- [Exercise objective] Copy down every line of the data that follows exactly. Omit the pictures.

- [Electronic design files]
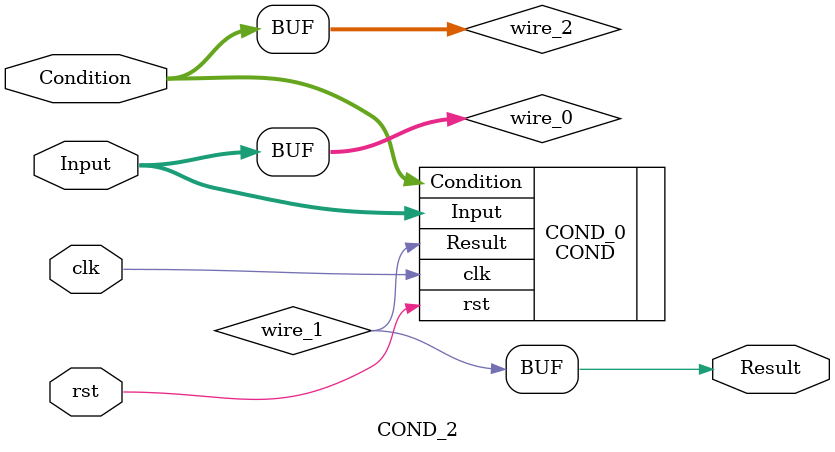
<source format=v>
module COND_2 (clk, rst, Condition, Input, Result);
  parameter UUID = 0;
  parameter NAME = "";
  input wire clk;
  input wire rst;

  input  wire [7:0] Condition;
  input  wire [7:0] Input;
  output  wire [0:0] Result;

  COND # (.UUID(64'd3108709204868392643 ^ UUID)) COND_0 (.clk(clk), .rst(rst), .Condition(wire_2), .Input(wire_0), .Result(wire_1));
  TC_Constant # (.UUID(64'd1579847012083914689 ^ UUID), .BIT_WIDTH(64'd1), .value(1'd0)) Off_1 (.out());
  TC_Constant # (.UUID(64'd2336574988780852538 ^ UUID), .BIT_WIDTH(64'd1), .value(1'd0)) Off_2 (.out());
  TC_Constant # (.UUID(64'd1400077505720815334 ^ UUID), .BIT_WIDTH(64'd1), .value(1'd0)) Off_3 (.out());
  TC_Constant # (.UUID(64'd3067636142243412201 ^ UUID), .BIT_WIDTH(64'd1), .value(1'd0)) Off_4 (.out());

  wire [7:0] wire_0;
  assign wire_0 = Input;
  wire [0:0] wire_1;
  assign Result = wire_1;
  wire [7:0] wire_2;
  assign wire_2 = Condition;

endmodule

</source>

- [Solved exercise]
<source format=v>
module COND_2 (clk, rst, Condition, Input, Result);
  parameter UUID = 0;
  parameter NAME = "";
  input wire clk;
  input wire rst;

  input  wire [7:0] Condition;
  input  wire [7:0] Input;
  output  wire [0:0] Result;

  COND # (.UUID(64'd3108709204868392643 ^ UUID)) COND_0 (.clk(clk), .rst(rst), .Condition(wire_2), .Input(wire_0), .Result(wire_1));
  TC_Constant # (.UUID(64'd1579847012083914689 ^ UUID), .BIT_WIDTH(64'd1), .value(1'd0)) Off_1 (.out());
  TC_Constant # (.UUID(64'd2336574988780852538 ^ UUID), .BIT_WIDTH(64'd1), .value(1'd0)) Off_2 (.out());
  TC_Constant # (.UUID(64'd1400077505720815334 ^ UUID), .BIT_WIDTH(64'd1), .value(1'd0)) Off_3 (.out());
  TC_Constant # (.UUID(64'd3067636142243412201 ^ UUID), .BIT_WIDTH(64'd1), .value(1'd0)) Off_4 (.out());

  wire [7:0] wire_0;
  assign wire_0 = Input;
  wire [0:0] wire_1;
  assign Result = wire_1;
  wire [7:0] wire_2;
  assign wire_2 = Condition;

endmodule

</source>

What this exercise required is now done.